▶ To do
State how many lines of the material contain the string "clients". Reply with the number alone.

Transcribed page contents
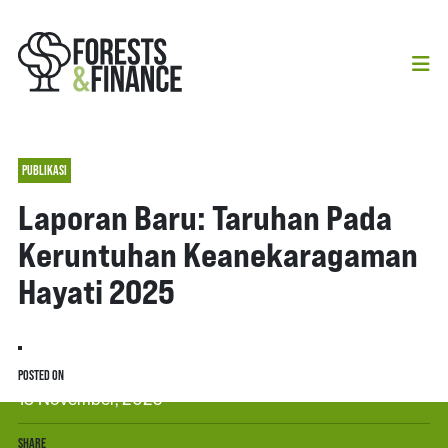
PUBLIKASI
Laporan Baru: Taruhan Pada
Keruntuhan Keanekaragaman
Hayati 2025
POSTED ON
13 November, 2025
SHARE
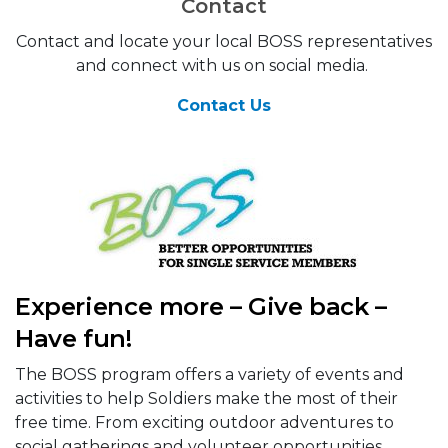
Contact
Contact and locate your local BOSS representatives
and connect with us on social media.
Contact Us
Experience more – Give back –
Have fun!
The BOSS program offers a variety of events and
activities to help Soldiers make the most of their
free time. From exciting outdoor adventures to
social gatherings and volunteer opportunities,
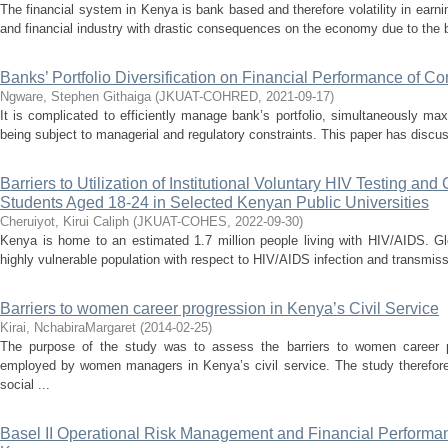
The financial system in Kenya is bank based and therefore volatility in earni
and financial industry with drastic consequences on the economy due to the ba
Banks’ Portfolio Diversification on Financial Performance of 
Ngware, Stephen Githaiga
(
JKUAT-COHRED
,
2021-09-17
)
It is complicated to efficiently manage bank’s portfolio, simultaneously ma
being subject to managerial and regulatory constraints. This paper has discus
Barriers to Utilization of Institutional Voluntary HIV Testing a
Students Aged 18-24 in Selected Kenyan Public Universities
Cheruiyot, Kirui Caliph
(
JKUAT-COHES
,
2022-09-30
)
Kenya is home to an estimated 1.7 million people living with HIV/AIDS. Gl
highly vulnerable population with respect to HIV/AIDS infection and transmis
Barriers to women career progression in Kenya’s Civil Service
Kirai, NchabiraMargaret
(
2014-02-25
)
The purpose of the study was to assess the barriers to women career p
employed by women managers in Kenya’s civil service. The study therefor
social ...
Basel II Operational Risk Management and Financial Performa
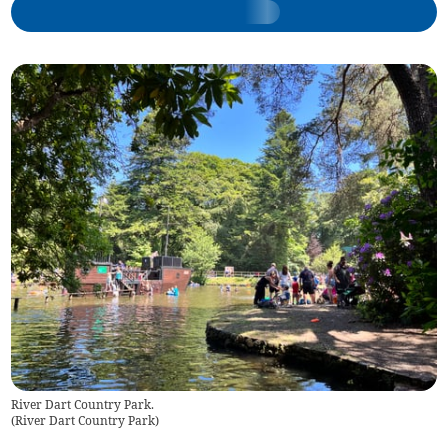
River Dart Country Park.
(
River Dart Country Park
)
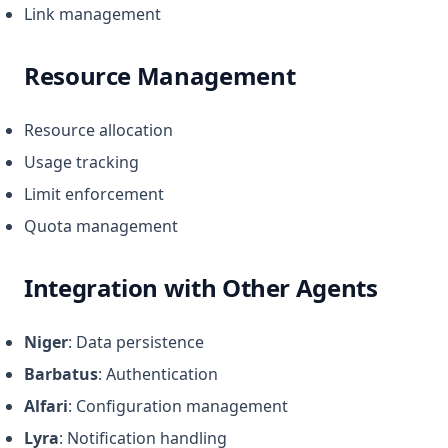
Link management
Resource Management
Resource allocation
Usage tracking
Limit enforcement
Quota management
Integration with Other Agents
Niger
: Data persistence
Barbatus
: Authentication
Alfari
: Configuration management
Lyra
: Notification handling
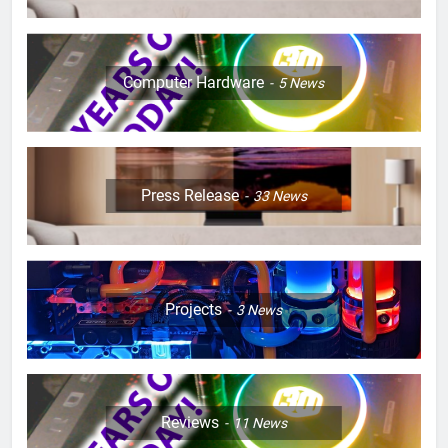
Computer Hardware
5
News
Press Release
33
News
Projects
3
News
Reviews
11
News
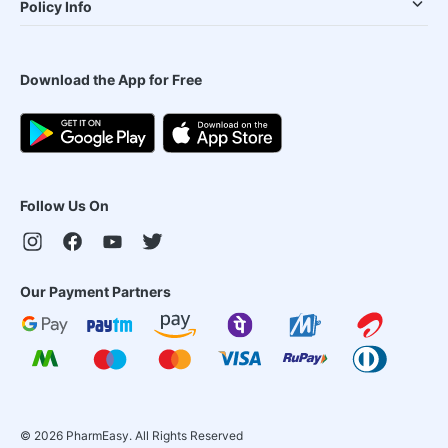
Policy Info
Download the App for Free
Follow Us On
Our Payment Partners
©
2026
PharmEasy. All Rights Reserved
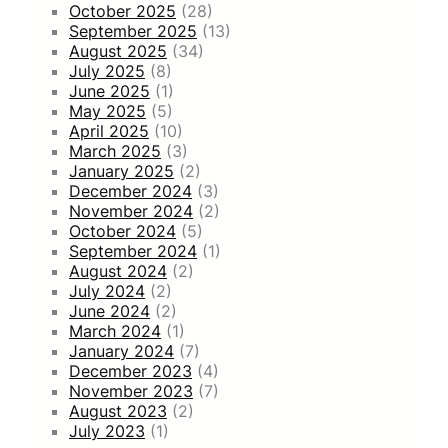
October 2025
(28)
September 2025
(13)
August 2025
(34)
July 2025
(8)
June 2025
(1)
May 2025
(5)
April 2025
(10)
March 2025
(3)
January 2025
(2)
December 2024
(3)
November 2024
(2)
October 2024
(5)
September 2024
(1)
August 2024
(2)
July 2024
(2)
June 2024
(2)
March 2024
(1)
January 2024
(7)
December 2023
(4)
November 2023
(7)
August 2023
(2)
July 2023
(1)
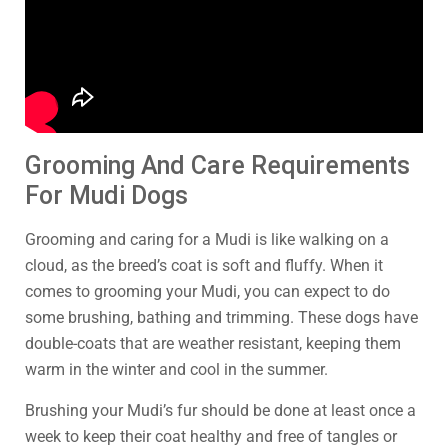
Grooming And Care Requirements
For Mudi Dogs
Grooming and caring for a Mudi is like walking on a
cloud, as the breed’s coat is soft and fluffy. When it
comes to grooming your Mudi, you can expect to do
some brushing, bathing and trimming. These dogs have
double-coats that are weather resistant, keeping them
warm in the winter and cool in the summer.
Brushing your Mudi’s fur should be done at least once a
week to keep their coat healthy and free of tangles or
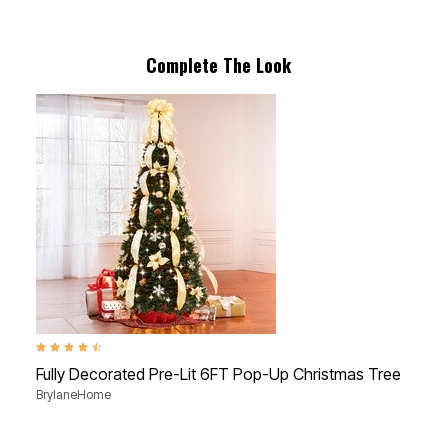
Complete The Look
4.3 out of 5 Customer Rating
4.6 
Fully Decorated Pre-Lit 6FT Pop-Up Christmas Tree
6'
BrylaneHome
Bry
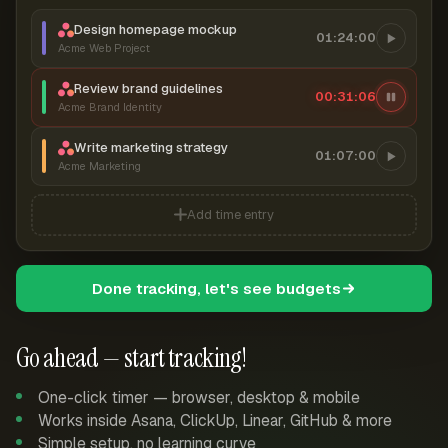
Design homepage mockup
01:24:00
Acme Web Project
Review brand guidelines
00:31:07
Acme Brand Identity
Write marketing strategy
01:07:00
Acme Marketing
Add time entry
Done tracking, let's see budgets
Go ahead — start tracking!
One-click timer — browser, desktop & mobile
Works inside Asana, ClickUp, Linear, GitHub & more
Simple setup, no learning curve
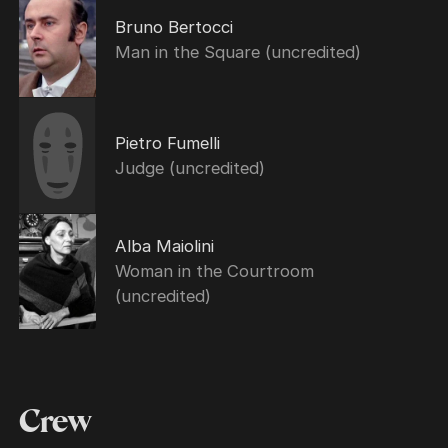
Bruno Bertocci
Man in the Square (uncredited)
Pietro Fumelli
Judge (uncredited)
Alba Maiolini
Woman in the Courtroom
(uncredited)
Crew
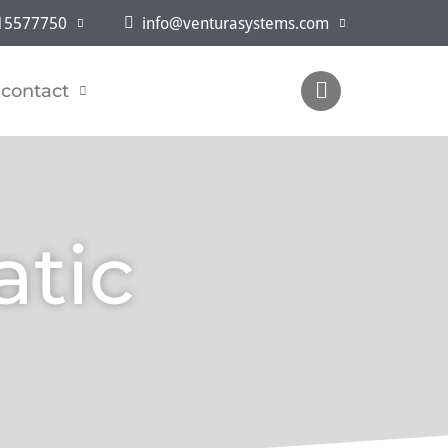
5577750
info@venturasystems.com
contact
atic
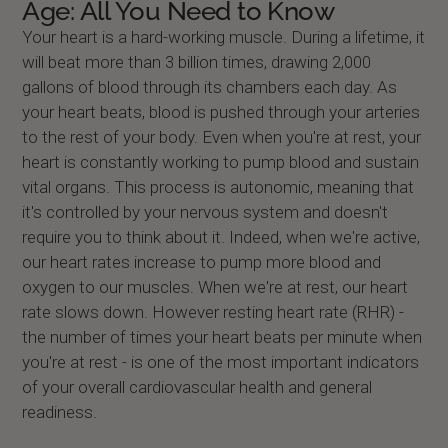
Age: All You Need to Know
Your heart is a hard-working muscle. During a lifetime, it
will beat more than 3 billion times, drawing 2,000
gallons of blood through its chambers each day. As
your heart beats, blood is pushed through your arteries
to the rest of your body. Even when you're at rest, your
heart is constantly working to pump blood and sustain
vital organs. This process is autonomic, meaning that
it's controlled by your nervous system and doesn't
require you to think about it. Indeed, when we're active,
our heart rates increase to pump more blood and
oxygen to our muscles. When we're at rest, our heart
rate slows down. However resting heart rate (RHR) -
the number of times your heart beats per minute when
you're at rest - is one of the most important indicators
of your overall cardiovascular health and general
readiness.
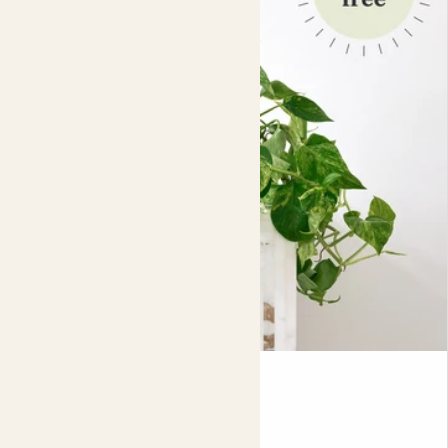
Potting your plant is quick and dirt-free. Just pop your
plant, in its nursery pot, directly into the decorative pot,
as shown in the picture.
For indoor use:
when watering your plants, always
remove them from the decorative pot first and allow any
excess water to drain completely before putting the
plant back in the pot. Due to the nature of the material,
excess water may escape.
Lizzie
MARBLE QUEEN POTHOS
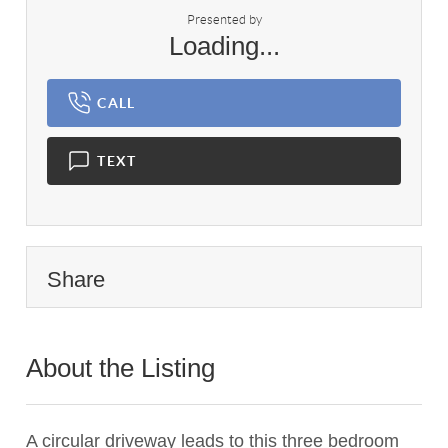
Presented by
Loading...
CALL
TEXT
Share
About the Listing
2626 - 009534,022278,020991
A circular driveway leads to this three bedroom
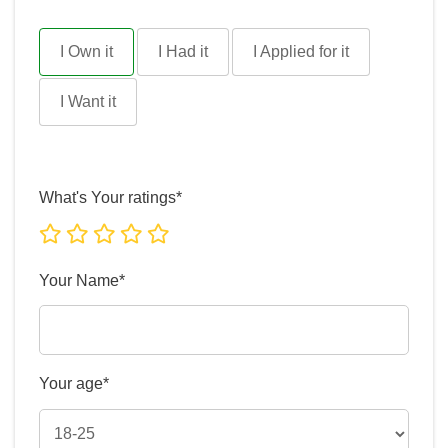
I Own it
I Had it
I Applied for it
I Want it
What's Your ratings*
Your Name*
Your age*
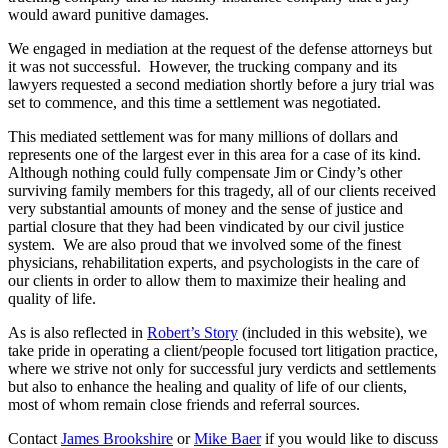
would award punitive damages.
We engaged in mediation at the request of the defense attorneys but
it was not successful. However, the trucking company and its
lawyers requested a second mediation shortly before a jury trial was
set to commence, and this time a settlement was negotiated.
This mediated settlement was for many millions of dollars and
represents one of the largest ever in this area for a case of its kind.
Although nothing could fully compensate Jim or Cindy’s other
surviving family members for this tragedy, all of our clients received
very substantial amounts of money and the sense of justice and
partial closure that they had been vindicated by our civil justice
system. We are also proud that we involved some of the finest
physicians, rehabilitation experts, and psychologists in the care of
our clients in order to allow them to maximize their healing and
quality of life.
As is also reflected in
Robert’s Story
(included in this website), we
take pride in operating a client/people focused tort litigation practice,
where we strive not only for successful jury verdicts and settlements
but also to enhance the healing and quality of life of our clients,
most of whom remain close friends and referral sources.
Contact
James Brookshire
or
Mike Baer
if you would like to discuss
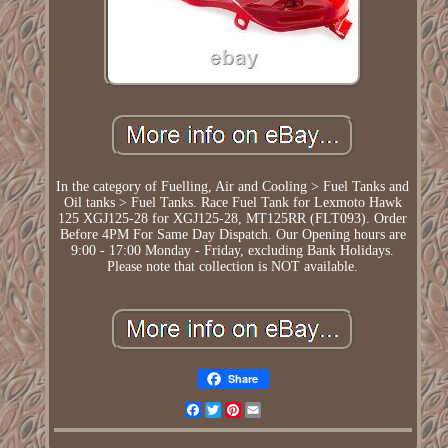
In the category of Fuelling, Air and Cooling > Fuel Tanks and
Oil tanks > Fuel Tanks. Race Fuel Tank for Lexmoto Hawk
125 XGJ125-28 for XGJ125-28, MT125RR (FLT093). Order
Before 4PM For Same Day Dispatch. Our Opening hours are
9:00 - 17:00 Monday - Friday, excluding Bank Holidays.
Please note that collection is NOT available.
Share
Facebook
Twitter
Pinterest
Email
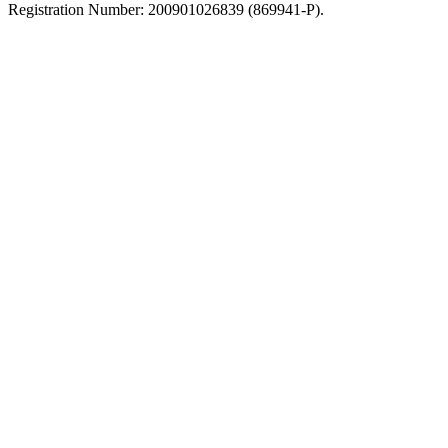
Registration Number: 200901026839 (869941-P).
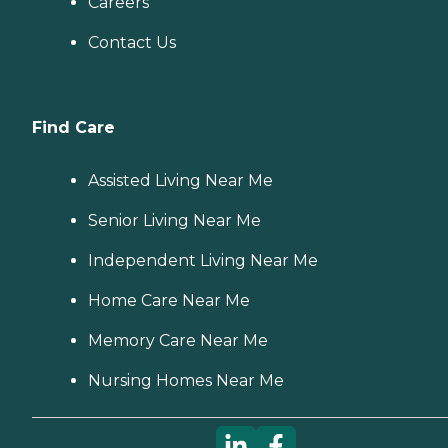
Careers
Contact Us
Find Care
Assisted Living Near Me
Senior Living Near Me
Independent Living Near Me
Home Care Near Me
Memory Care Near Me
Nursing Homes Near Me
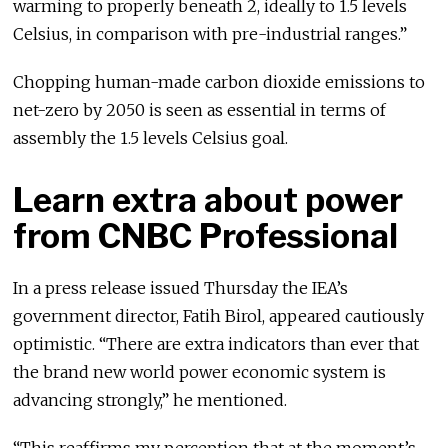
warming to properly beneath 2, ideally to 1.5 levels
Celsius, in comparison with pre-industrial ranges.”
Chopping human-made carbon dioxide emissions to
net-zero by 2050 is seen as essential in terms of
assembly the 1.5 levels Celsius goal.
Learn extra about power
from CNBC Professional
In a press release issued Thursday the IEA’s
government director, Fatih Birol, appeared cautiously
optimistic. “There are extra indicators than ever that
the brand new world power economic system is
advancing strongly,” he mentioned.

▶ Result of the exercise
3